Your task
In the entries, find all lines that hold the word "down" and copy them.

BEGIN Records supplied

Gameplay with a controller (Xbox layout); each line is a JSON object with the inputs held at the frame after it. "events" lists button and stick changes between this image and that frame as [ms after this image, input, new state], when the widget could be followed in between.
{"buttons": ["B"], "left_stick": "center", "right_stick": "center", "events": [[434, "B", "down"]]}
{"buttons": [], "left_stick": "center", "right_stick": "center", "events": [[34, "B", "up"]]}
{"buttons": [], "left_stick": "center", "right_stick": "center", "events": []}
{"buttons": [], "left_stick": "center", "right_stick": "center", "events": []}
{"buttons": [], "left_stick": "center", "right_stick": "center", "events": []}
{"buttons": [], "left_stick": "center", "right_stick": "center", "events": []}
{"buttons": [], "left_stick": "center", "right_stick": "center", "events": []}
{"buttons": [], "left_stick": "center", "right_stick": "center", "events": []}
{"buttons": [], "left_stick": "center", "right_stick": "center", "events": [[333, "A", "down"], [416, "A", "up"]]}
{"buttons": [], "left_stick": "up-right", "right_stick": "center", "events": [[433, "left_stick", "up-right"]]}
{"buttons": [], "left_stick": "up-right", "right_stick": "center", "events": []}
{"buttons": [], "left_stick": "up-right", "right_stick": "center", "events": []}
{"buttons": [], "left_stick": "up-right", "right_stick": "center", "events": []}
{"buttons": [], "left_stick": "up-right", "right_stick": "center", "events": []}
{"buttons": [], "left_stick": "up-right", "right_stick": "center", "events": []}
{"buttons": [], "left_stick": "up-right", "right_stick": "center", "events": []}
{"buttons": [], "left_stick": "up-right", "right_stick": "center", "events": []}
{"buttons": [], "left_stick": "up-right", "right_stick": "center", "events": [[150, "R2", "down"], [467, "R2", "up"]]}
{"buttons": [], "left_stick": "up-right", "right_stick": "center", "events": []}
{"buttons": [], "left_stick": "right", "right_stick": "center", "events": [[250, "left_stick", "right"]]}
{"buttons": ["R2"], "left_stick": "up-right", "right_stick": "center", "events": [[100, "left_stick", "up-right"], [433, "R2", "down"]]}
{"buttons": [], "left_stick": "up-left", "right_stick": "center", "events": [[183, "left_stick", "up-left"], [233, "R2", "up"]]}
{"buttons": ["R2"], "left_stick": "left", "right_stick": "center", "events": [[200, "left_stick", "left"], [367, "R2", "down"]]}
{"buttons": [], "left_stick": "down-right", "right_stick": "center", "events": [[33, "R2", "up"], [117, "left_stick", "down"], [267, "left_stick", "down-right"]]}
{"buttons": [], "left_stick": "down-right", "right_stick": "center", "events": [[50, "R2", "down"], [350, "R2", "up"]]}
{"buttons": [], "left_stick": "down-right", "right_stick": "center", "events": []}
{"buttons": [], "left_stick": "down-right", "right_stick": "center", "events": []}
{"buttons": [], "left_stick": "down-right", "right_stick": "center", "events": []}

END Records supplied

Solved problem
{"buttons": ["B"], "left_stick": "center", "right_stick": "center", "events": [[434, "B", "down"]]}
{"buttons": [], "left_stick": "center", "right_stick": "center", "events": [[333, "A", "down"], [416, "A", "up"]]}
{"buttons": [], "left_stick": "up-right", "right_stick": "center", "events": [[150, "R2", "down"], [467, "R2", "up"]]}
{"buttons": ["R2"], "left_stick": "up-right", "right_stick": "center", "events": [[100, "left_stick", "up-right"], [433, "R2", "down"]]}
{"buttons": ["R2"], "left_stick": "left", "right_stick": "center", "events": [[200, "left_stick", "left"], [367, "R2", "down"]]}
{"buttons": [], "left_stick": "down-right", "right_stick": "center", "events": [[33, "R2", "up"], [117, "left_stick", "down"], [267, "left_stick", "down-right"]]}
{"buttons": [], "left_stick": "down-right", "right_stick": "center", "events": [[50, "R2", "down"], [350, "R2", "up"]]}
{"buttons": [], "left_stick": "down-right", "right_stick": "center", "events": []}
{"buttons": [], "left_stick": "down-right", "right_stick": "center", "events": []}
{"buttons": [], "left_stick": "down-right", "right_stick": "center", "events": []}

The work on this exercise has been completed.